Selama lebih dari satu dekade, tiket Burning Man selalu habis terjual hampir seketika – terkadang dalam hitungan menit. Namun tahun ini, kurang dari dua minggu sebelum festival dimulai, tiket masih tersedia – menimbulkan pertanyaan tentang masa depan perayaan gurun tahunan di tengah krisis iklim dan ketidakstabilan ekonomi.
Diadakan di Black Rock Desert Nevada setiap tahun sejak 1986, Burning Man telah habis terjual setiap tahun sejak 2011, kata Alysia Dynamik, direktur eksekutif the Generator, sebuah ruang pembuat di Reno, Nevada, yang telah mengikuti festival tersebut sejak tahun 2010.
Tiket dirilis dalam beberapa tahap – dengan beberapa dijual pada awal tahun dan penjualan utama dimulai pada bulan April – dan biasanya cepat habis terjual. Namun situasinya agak berbeda kali ini: pada 31 Juli, Burning Man, yang memiliki kapasitas 73.000 orang, mengumumkan penjualan mendadak untuk 3.000 tiket.

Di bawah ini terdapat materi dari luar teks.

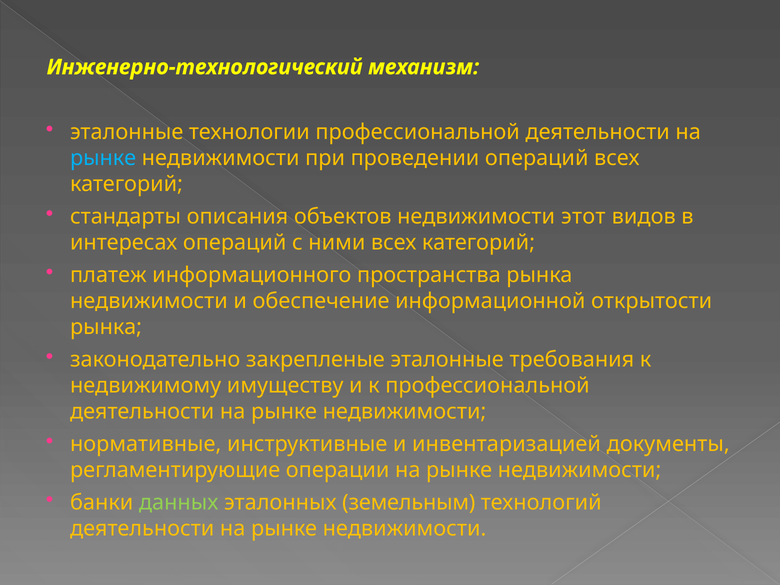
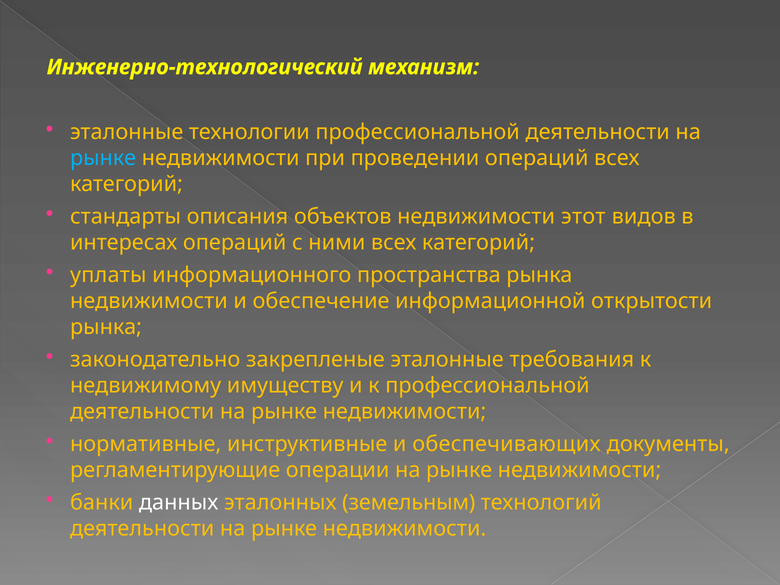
платеж: платеж -> уплаты
инвентаризацией: инвентаризацией -> обеспечивающих
данных colour: light green -> white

Saat ini, tiket masih tersedia.
“Kami senang telah memenuhi permintaan untuk penjualan sebelumnya dan berada dalam posisi untuk memberikan akses lebih banyak kepada lebih banyak orang menjelang acara,” kata Marian Goodell, CEO dari Burning Man Project, dalam rilis pers yang mengumumkan “OMG Sale”. “Penjualan tiket ini adalah kesempatan yang menggembirakan untuk menghubungkan lebih banyak orang yang tertarik pada Burning Man dan seni serta budaya.”
Burner jangka panjang menunjuk pada beberapa tahun sulit bagi festival ini dan ketidakpastian ekonomi dalam menjelaskan lambatnya penjualan tiket tahun ini. Pertama, ada pembatalan pada tahun 2020 dan 2021 karena pandemi Covid-19. Kemudian datanglah suhu rekord pada tahun 2022, dan hujan lebat pada tahun 2023 yang membuat playa berubah menjadi lumpur, sehingga menahan para pengunjung selama beberapa hari.
“Beberapa tahun terakhir ini sulit karena cuaca dan sulit untuk merencanakan dengan baik,” kata Kaden Sinclair, presiden Idaho Burners Alliance, yang mengoperasikan ruang pembuat Xanadu di Boise. Dia menyebut suhu yang melambung tinggi, yang membuat sulit menikmati acara “saat menjadi neraka”. Sinclair telah mengikuti Burning Man sebanyak 14 kali sejak tahun 2004, tetapi tidak akan menghadiri acara ini tahun ini.
“Hujan tahun lalu membuat banyak orang panik,” kata Dynamik, yang mencatat bahwa meskipun cuaca mempersulit orang untuk pergi dari acara, tidak sesulit yang dilaporkan dari luar festival.
Meskipun cuaca telah menjadi perhatian utama dalam beberapa tahun terakhir, Sinclair menduga ada faktor lain yang telah menurunkan penjualan tiket tahun ini.
“Dengan makanan dan perumahan menjadi prioritas yang lebih mendesak, banyak yang memilih untuk melewatkan satu atau dua tahun untuk memperkuat situasi tempat tinggal mereka,” kata Sinclair. Tiket Burning Man dimulai dari $575, tetapi, kata Sinclair, biaya bisa jauh lebih tinggi dari itu bagi banyak peserta: “Banyak dari kami sangat menikmati membawa karya seni besar. Itu hampir sepenuhnya dibiayai sendiri dan bisa menghabiskan puluhan hingga ratusan ribu dolar.”
Selain kekhawatiran tentang apa artinya penjualan tiket yang rendah bagi keuangan Burning Man, Dynamik tidak berpikir bahwa kegagalan festival ini untuk habis terjual sebenarnya hal yang buruk. Dalam beberapa tahun terakhir, jumlah pengunjung Burning Man telah melonjak saat festivalgoers kaya, tidak semuanya sekomitmen burner jangka panjang terhadap prinsip-prinsip festival “radical self-reliance” dan “de-commodification”, memadati playa.
“Sebagai seseorang yang telah menghadiri festival ini sejak sebelum mulai habis terjual, telah banyak persepsi tentang cara itu menciptakan model kelangkaan,” menciptakan sensasi eksklusivitas, katanya. “Menurut saya secara budaya, kebanyakan orang tidak merasa hal itu buruk jika kembali ke sebelum model kelangkaan.”